Nichts ist mehr, wie es war

Quelle: www.faz.net Text: Lisa Zeitz am 02.Mai 2009

Das großartige Selbstporträt des verkaterten Martin Kippenberger auf dem Cover des Sotheby’s-Katalogs für die New Yorker Abendauktion am 12. Mai lässt sich als ironischer Kommentar zur Lage lesen: Die Party ist vorbei, es lebe der Antiheld. Die Auktion zeitgenössischer Kunst bei Sotheby’s umfasst 49 Lose und ist auf rund 52 bis 72 Millionen Dollar geschätzt; das bedeutet einen krassen Unterschied zur Frühjahrsauktion 2008, als hier 83 Lose für 362 Millionen Dollar verkauft wurden und Sotheby’s damit das beste Ergebnis in der Geschichte des Hauses feiern konnte.

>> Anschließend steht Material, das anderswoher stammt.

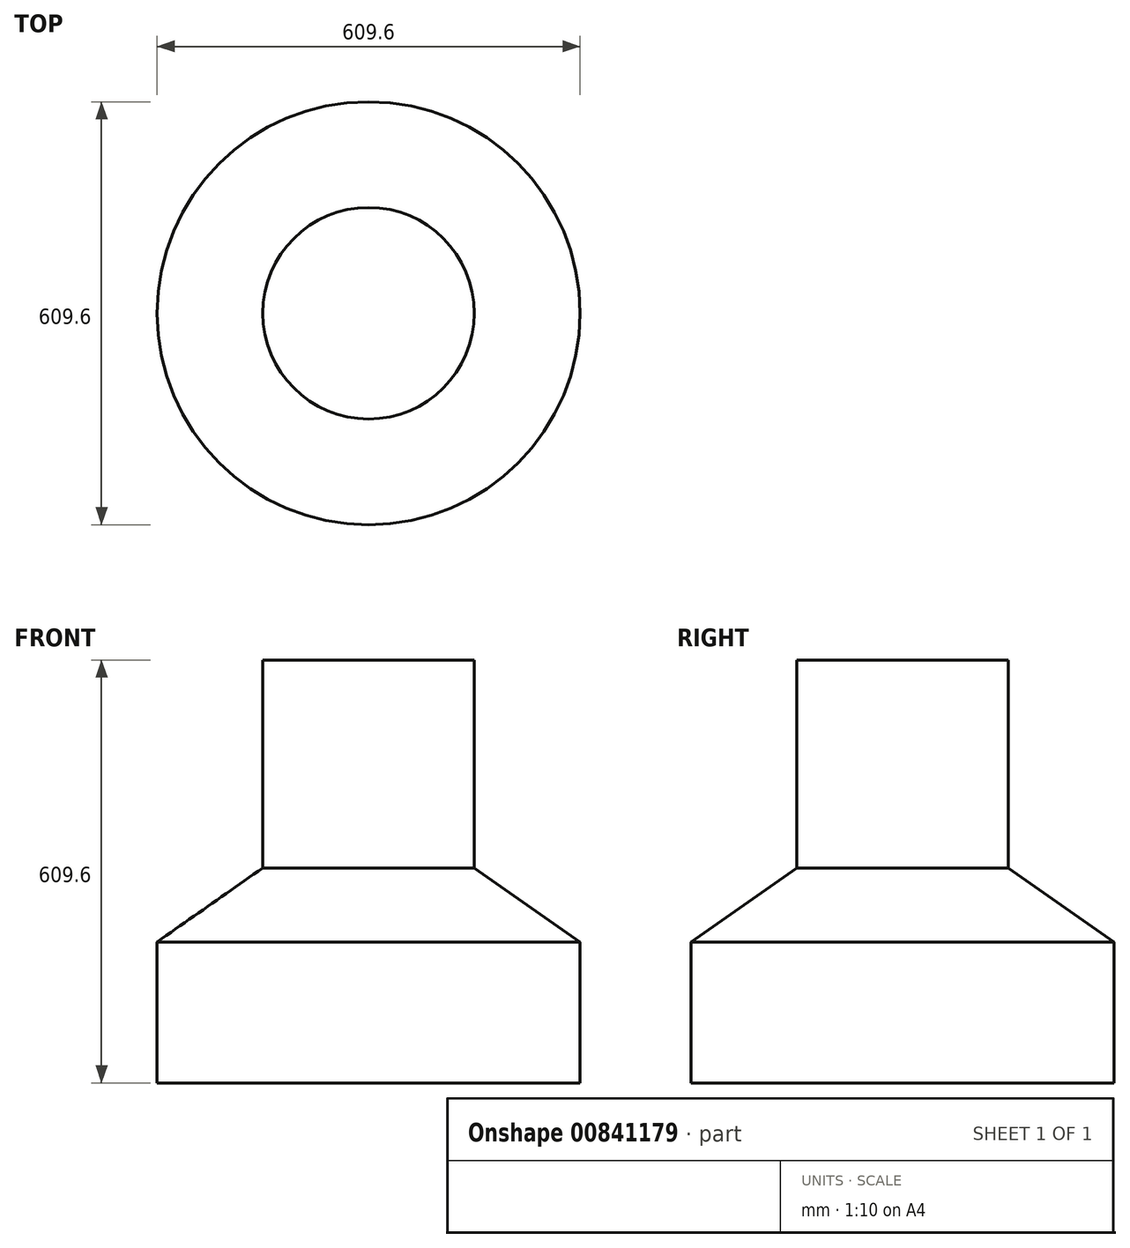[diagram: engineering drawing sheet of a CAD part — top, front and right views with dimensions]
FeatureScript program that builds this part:
annotation { "Feature Type Name" : "Feature", "Feature Type Description" : "" }
export const myFeature = defineFeature(function(context is Context, id is Id, definition is map)
    precondition{}
    {
        {
            var Q0;
            Q0=qCreatedBy(makeId("Front.planeOp"),FACE);
            var sketch = newSketch(context, id + "F0", { "sketchPlane" : qUnion([Q0])});
            skLineSegment(sketch, "E0", {"start": v(0, 406.4) * mm, "end": v(0, 106.71) * mm});
            skLineSegment(sketch, "E1", {"start": v(-152.4, 0) * mm, "end": v(-152.4, -203.2) * mm});
            skLineSegment(sketch, "E2", {"start": v(-152.4, -203.2) * mm, "end": v(152.4, -203.2) * mm});
            skLineSegment(sketch, "E3", {"start": v(152.4, -203.2) * mm, "end": v(152.4, 406.4) * mm});
            skLineSegment(sketch, "E4", {"start": v(152.4, 406.4) * mm, "end": v(0, 406.4) * mm});
            skLineSegment(sketch, "E5", {"start": v(-152.4, 0) * mm, "end": v(0, 106.71) * mm});
            skSolve(sketch);
        }
        {
            var Q0;
            Q0=makeQuery(id+"F0.imprint","IMPRINT",FACE,{"disambiguationData":[TD([[makeQuery(id+"F0.imprint","IMPRINT",EDGE,{"derivedFrom":sQuery(id+"F0.wireOp",EDGE,"E0")}),1.0]])]});
            var Q1;
            Q1=sQuery(id+"F0.wireOp",EDGE,"E3");
            revolve(context, id + "F1", {"surfaceOperationType" : NewSurfaceOperationType.NEW, "entities" : qUnion([Q0]), "axis" : qUnion([Q1]), "revolveType" : RevolveType.FULL});
        }
    });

Kürzlich hat das Auktionshaus erklärt, dass die weltweit 1700 Mitarbeiter nach einer Entlassungswelle von fünfzehn Prozent dieses Jahr noch einmal um fünf Prozent reduziert werden. Christie’s erwartet am 13. Mai für 54 Lose 71 bis 104 Millionen Dollar, das sind nur drei Lose weniger als im vergangenen Mai, aber der Umsatz wird nur noch auf rund ein Drittel angesetzt. Während es schwieriger geworden ist, die Auktionskataloge zu bestücken, haben sowohl Sotheby’s als auch Christie’s verlauten lassen, dass sich das Geschäft mit „Privates Sales“ in den vergangenen Monaten mehr als verdoppelt habe.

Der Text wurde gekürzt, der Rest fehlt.